Pour les débiteurs d'une entreprise à Court, rien ne change côté payeur : scan du code, validation, paiement. Côté facturation électronique, en revanche, tout change : l'écriture d'encaissement se propose seule, le poste débiteurs se met à jour en continu et les rappels partent sur des soldes exacts.

Le cadre légal suisse pour facturation électronique
Le droit comptable suisse est unifié dans le Code des obligations depuis 2013 : mêmes règles de tenue (art. 957a CO) et de conservation (art. 958f CO — 10 ans pour les livres, pièces comptables et rapports) quelle que soit la forme juridique. Facturation électronique s'inscrit dans ce cadre, que l'entreprise soit établie à Court.
L'art. 957a CO impose une saisie complète, fidèle et systématique des transactions, chaque écriture devant s'appuyer sur une pièce justificative. Pour facturation électronique, cela signifie concrètement : aucun mouvement sans justificatif, et une piste de contrôle reconstituable à tout moment — y compris lors d'un contrôle TVA ou AVS.
À Court : ce qui change, ce qui ne change pas
Court (NPA 2738, canton Berne) applique les mêmes règles fédérales que le reste du pays : ce qui change à Court, ce sont les interlocuteurs cantonaux — administration fiscale, caisse de compensation, registre du commerce.
Les échéances fédérales, elles, ne bougent pas à Court : TVA dans les 60 jours, déclaration des salaires en janvier, conservation des pièces 10 ans — le NPA 2738 ne change rien à ces règles, seulement à l'adresse de l'expéditeur.
Questions fréquentes
Combien coûte facturation électronique à Court ?
Cela dépend du volume de pièces, du nombre de salaires et de la complexité TVA — aucun chiffre sérieux ne s'annonce sans examiner le dossier. Deux leviers font baisser la facture partout : des justificatifs numérisés et classés, et un logiciel qui prépare les écritures au lieu de les faire ressaisir.
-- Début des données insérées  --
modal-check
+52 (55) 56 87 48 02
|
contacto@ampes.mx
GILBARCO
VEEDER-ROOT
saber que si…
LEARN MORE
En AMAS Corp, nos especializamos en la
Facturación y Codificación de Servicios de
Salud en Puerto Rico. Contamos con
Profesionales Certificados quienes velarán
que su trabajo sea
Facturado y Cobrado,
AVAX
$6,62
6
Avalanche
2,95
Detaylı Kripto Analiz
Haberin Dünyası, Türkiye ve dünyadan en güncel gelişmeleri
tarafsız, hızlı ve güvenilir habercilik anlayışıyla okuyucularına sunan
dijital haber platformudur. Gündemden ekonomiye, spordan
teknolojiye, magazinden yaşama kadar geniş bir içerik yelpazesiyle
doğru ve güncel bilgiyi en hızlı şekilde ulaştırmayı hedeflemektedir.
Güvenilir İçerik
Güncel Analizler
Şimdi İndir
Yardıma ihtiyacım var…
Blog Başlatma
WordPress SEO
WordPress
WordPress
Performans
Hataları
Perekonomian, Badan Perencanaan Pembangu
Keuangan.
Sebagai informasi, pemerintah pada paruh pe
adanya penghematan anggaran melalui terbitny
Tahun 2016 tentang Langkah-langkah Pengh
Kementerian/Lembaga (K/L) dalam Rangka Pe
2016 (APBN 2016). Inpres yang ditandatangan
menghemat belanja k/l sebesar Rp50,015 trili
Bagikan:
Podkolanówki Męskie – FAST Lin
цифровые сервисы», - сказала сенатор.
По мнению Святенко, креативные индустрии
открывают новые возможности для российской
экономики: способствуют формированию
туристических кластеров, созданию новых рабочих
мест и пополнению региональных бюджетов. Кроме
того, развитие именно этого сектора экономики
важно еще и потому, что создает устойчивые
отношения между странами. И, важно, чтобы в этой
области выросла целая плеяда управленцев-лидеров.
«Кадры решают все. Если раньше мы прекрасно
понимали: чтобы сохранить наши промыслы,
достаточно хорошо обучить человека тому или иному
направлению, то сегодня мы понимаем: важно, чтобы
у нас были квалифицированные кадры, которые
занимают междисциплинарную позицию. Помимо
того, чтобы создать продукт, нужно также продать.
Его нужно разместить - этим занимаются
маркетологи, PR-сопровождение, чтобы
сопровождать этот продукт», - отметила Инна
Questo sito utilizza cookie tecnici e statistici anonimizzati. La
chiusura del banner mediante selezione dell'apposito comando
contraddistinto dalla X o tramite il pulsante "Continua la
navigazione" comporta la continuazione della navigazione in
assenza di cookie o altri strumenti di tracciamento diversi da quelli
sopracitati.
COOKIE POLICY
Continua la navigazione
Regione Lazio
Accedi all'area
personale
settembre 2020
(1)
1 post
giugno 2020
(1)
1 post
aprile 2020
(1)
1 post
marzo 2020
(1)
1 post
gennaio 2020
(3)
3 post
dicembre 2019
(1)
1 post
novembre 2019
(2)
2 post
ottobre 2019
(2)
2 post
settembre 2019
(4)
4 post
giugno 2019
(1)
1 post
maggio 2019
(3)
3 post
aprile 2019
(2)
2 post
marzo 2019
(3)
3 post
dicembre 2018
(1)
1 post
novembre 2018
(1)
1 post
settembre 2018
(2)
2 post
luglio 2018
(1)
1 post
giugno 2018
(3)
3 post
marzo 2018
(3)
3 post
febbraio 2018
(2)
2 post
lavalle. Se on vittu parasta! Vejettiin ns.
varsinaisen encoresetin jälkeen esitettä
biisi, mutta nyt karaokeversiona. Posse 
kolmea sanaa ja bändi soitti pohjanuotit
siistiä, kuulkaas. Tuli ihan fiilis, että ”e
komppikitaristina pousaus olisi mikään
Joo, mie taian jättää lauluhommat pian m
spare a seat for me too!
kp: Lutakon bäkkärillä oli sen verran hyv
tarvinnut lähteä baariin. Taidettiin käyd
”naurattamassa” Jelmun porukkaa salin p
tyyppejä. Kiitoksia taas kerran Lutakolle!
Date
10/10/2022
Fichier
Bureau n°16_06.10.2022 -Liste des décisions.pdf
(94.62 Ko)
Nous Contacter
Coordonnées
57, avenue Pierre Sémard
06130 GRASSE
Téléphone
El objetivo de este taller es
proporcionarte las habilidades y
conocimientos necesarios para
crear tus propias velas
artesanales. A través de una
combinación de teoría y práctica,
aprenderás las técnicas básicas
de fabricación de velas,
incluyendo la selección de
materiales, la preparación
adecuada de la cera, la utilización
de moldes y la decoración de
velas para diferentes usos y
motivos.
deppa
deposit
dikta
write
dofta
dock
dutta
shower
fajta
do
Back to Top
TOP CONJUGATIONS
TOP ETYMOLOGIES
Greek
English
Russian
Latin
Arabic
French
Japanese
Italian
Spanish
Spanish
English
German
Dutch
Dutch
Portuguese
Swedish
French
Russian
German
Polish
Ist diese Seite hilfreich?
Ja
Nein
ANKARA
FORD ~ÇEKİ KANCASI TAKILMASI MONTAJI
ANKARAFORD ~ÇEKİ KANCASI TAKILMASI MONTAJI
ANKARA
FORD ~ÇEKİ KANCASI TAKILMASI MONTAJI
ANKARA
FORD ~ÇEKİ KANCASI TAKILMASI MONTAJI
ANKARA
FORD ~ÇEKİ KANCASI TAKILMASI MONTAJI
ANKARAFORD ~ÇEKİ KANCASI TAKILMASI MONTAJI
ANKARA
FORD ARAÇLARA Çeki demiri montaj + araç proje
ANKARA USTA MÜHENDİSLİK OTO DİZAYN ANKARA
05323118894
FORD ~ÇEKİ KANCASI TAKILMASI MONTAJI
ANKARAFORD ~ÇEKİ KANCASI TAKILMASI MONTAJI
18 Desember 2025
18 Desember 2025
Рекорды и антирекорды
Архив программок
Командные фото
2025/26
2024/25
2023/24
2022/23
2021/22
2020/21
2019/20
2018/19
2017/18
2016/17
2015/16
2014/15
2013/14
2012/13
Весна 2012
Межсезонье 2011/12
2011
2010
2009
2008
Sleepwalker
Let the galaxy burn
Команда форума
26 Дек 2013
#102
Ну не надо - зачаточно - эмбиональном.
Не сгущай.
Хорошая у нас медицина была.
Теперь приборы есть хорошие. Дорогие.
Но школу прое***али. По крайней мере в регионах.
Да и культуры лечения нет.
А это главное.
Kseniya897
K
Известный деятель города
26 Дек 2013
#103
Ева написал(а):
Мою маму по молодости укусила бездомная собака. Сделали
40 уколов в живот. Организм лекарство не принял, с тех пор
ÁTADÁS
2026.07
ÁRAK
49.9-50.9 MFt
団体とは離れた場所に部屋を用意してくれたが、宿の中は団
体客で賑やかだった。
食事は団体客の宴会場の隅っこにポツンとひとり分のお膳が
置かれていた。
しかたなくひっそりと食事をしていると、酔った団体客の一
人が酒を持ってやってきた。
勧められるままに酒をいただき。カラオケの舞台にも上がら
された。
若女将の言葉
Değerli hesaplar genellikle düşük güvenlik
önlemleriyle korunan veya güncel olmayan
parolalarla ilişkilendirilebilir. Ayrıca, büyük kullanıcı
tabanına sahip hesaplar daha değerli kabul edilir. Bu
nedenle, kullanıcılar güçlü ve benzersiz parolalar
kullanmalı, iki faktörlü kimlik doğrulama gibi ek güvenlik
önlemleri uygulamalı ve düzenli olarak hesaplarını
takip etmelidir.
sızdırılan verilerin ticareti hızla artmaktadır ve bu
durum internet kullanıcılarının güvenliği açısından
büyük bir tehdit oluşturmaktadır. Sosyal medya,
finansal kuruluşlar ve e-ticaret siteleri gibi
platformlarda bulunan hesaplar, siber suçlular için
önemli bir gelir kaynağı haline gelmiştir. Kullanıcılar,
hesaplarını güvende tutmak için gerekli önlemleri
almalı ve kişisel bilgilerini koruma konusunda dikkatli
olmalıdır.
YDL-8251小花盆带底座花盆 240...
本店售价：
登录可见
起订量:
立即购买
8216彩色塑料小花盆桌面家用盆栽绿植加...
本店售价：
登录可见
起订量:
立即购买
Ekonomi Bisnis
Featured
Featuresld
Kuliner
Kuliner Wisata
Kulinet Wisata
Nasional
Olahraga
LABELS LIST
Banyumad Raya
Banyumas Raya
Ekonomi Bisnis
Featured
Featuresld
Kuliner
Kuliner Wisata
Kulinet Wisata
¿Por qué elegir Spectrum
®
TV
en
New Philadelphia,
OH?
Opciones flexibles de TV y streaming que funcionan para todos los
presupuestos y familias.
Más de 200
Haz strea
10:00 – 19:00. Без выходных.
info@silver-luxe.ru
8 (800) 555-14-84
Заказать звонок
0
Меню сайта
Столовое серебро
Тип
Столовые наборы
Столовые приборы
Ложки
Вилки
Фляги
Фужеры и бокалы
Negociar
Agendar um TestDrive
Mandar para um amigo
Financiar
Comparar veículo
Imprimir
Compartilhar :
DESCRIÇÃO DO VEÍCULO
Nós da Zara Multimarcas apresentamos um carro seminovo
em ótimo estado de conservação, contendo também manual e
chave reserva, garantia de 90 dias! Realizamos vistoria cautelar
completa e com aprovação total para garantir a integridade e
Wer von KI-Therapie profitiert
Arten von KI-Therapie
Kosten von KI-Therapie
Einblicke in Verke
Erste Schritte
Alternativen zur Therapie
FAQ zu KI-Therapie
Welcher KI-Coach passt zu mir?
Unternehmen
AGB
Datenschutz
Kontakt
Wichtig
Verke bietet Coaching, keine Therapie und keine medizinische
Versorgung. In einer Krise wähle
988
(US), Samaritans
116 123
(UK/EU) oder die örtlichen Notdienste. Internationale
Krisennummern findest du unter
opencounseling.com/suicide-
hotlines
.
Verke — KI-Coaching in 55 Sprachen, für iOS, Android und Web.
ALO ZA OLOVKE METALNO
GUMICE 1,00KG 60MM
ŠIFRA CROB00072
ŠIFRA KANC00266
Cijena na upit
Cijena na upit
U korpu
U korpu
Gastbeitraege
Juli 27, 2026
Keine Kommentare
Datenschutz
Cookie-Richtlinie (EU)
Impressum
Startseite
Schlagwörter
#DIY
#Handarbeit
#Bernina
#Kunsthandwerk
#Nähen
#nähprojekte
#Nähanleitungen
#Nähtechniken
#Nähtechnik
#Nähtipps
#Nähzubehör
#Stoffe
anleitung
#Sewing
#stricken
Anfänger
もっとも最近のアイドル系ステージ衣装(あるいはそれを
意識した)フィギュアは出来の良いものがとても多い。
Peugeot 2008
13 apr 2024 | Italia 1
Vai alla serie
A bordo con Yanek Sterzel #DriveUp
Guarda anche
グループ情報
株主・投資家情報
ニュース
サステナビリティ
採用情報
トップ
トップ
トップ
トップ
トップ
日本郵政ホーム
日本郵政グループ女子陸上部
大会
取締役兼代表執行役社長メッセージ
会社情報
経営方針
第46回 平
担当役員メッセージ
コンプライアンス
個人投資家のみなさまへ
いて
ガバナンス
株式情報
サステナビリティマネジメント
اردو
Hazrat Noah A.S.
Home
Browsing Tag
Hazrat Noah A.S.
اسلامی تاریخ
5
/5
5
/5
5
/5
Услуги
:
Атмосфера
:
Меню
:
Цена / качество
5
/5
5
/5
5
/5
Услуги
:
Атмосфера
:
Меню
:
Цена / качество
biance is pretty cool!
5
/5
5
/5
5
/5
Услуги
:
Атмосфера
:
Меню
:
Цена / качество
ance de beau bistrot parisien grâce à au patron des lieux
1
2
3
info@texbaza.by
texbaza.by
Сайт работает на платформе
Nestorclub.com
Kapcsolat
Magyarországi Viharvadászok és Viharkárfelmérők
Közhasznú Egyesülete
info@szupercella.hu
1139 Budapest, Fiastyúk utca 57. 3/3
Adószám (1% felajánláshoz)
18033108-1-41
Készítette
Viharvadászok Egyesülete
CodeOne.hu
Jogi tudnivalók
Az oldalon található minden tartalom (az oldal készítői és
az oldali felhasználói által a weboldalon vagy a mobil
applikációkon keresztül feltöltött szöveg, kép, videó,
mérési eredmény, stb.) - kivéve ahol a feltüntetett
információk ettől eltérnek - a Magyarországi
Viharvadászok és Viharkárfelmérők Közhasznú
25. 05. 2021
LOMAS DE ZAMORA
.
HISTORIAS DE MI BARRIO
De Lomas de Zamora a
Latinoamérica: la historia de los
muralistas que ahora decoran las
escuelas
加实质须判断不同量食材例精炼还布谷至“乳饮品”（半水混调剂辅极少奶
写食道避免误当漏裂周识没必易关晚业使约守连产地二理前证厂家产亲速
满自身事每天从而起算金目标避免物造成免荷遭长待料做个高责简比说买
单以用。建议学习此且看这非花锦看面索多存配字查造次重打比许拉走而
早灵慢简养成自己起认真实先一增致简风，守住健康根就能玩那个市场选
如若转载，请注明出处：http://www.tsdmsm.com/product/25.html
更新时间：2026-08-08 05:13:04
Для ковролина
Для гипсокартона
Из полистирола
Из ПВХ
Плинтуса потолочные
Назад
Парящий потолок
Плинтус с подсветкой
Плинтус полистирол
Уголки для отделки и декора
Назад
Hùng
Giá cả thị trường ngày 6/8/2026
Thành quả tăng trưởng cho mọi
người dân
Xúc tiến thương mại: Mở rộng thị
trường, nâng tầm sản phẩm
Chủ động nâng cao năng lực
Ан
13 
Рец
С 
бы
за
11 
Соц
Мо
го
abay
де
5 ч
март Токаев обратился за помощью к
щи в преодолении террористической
Quels sont les taux de TVA en vigueur en Suisse ?
Depuis le 1er janvier 2024 : 8.1 % (taux normal), 2.6 % (taux réduit, par exemple denrées alimentaires et médicaments) et 3.8 % (hébergement). Le décompte se remet et se paie dans les 60 jours suivant la fin de la période (trimestre en méthode effective, semestre en TDFN). Ces taux fédéraux s'appliquent tels quels à Court.
Faut-il une fiduciaire pour facturation électronique ou peut-on le faire soi-même ?
Les deux se défendent. En dessous de CHF 500 000 de chiffre d'affaires, une raison individuelle peut tenir une comptabilité simplifiée elle-même. Dès qu'il y a des salaires, de la TVA et un bouclement avec enjeux fiscaux, l'accompagnement d'un professionnel évite des erreurs qui coûtent plus cher que ses honoraires. Avec une plateforme partagée, la fiduciaire n'a d'ailleurs pas besoin d'être à Court.
MyFiducia.ai convient-il à une entreprise établie à Court ?
Oui : la plateforme est en ligne, les règles appliquées sont fédérales (TVA, CO, AVS) et le dossier se partage avec votre fiduciaire où qu'elle se trouve. Une entreprise de Court y gère ses justificatifs, sa TVA et ses exports exactement comme partout en Suisse.